En quête de respectabilité, le RN qui avait affiché sa volonté de voter le texte a évoqué de « maigres mais réels gains de pouvoir d’achat » malgré de nombreuses carences.
C’est notamment sur le volet énergétique que le texte gouvernemental a essuyé de très sévères critiques. Afin de parer à une possible fermeture du robinet à gaz russe, le projet de loi introduit des mesures qui ont fait des remous de part et d’autres de l’hémicycle.
« Pure folie »
Les députés de gauche se sont notamment élevés contre l’instauration de dérogations au droit de l’environnement afin d’accélérer la mise en service d’un terminal méthanier au Havre à même d’acheminer du gaz en provenance d’autres pays que la Russie, et par lequel pourrait transiter du gaz de schiste américain.
Une telle décision est « suicidaire », a tonné l’écologiste Delphine Batho. « Si la décision c’est de remplacer le gaz de Poutine par du gaz de schiste américain, c’est une pure folie ».
L’exécutif a tenté de se défendre. « On parle de remplacer une énergie fossile par une autre énergie fossile. Pas d’émettre plus de CO2 », a lancé la ministre de la Transition énergétique Agnès Pannier-Runacher mais sans convaincre la gauche.
Un autre article du texte, offrant un cadre légal au redémarrage prochain de la centrale à charbon de Saint-Avold, n’a pas fait hurler que les Verts. Elle a également fait tiquer les LR et le RN, qui y vont vu la conséquence « désastreuse » de la politique énergétique du gouvernement.
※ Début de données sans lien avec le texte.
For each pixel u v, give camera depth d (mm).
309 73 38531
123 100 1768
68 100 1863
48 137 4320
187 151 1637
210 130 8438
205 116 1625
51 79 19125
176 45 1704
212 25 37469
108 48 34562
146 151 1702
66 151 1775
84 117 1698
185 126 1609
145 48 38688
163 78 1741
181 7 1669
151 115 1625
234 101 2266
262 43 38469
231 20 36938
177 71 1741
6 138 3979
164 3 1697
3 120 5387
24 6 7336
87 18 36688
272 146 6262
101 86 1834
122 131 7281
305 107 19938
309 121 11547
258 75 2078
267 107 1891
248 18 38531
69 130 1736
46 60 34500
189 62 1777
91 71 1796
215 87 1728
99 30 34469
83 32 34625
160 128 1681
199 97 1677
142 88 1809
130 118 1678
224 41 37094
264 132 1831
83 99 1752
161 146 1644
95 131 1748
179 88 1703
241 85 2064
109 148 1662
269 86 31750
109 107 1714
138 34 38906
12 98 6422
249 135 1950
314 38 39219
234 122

« Ce retour au charbon n’est pas une bonne nouvelle », a convenu la rapporteure LREM Maud Bregeon, qui a toutefois défendu un recours « temporaire » pour répondre à une « situation exceptionnelle ». Au milieu des tensions, l’examen du texte a réservé une petite surprise : l’autorisation, avec l’aval du gouvernement, de l’utilisation des huiles usagées comme carburant. « En France, on n’a a pas de pétrole mais on a de l’huile de friture », a plaisanté Julien Bayou (EELV) à l’origine de cet amendement.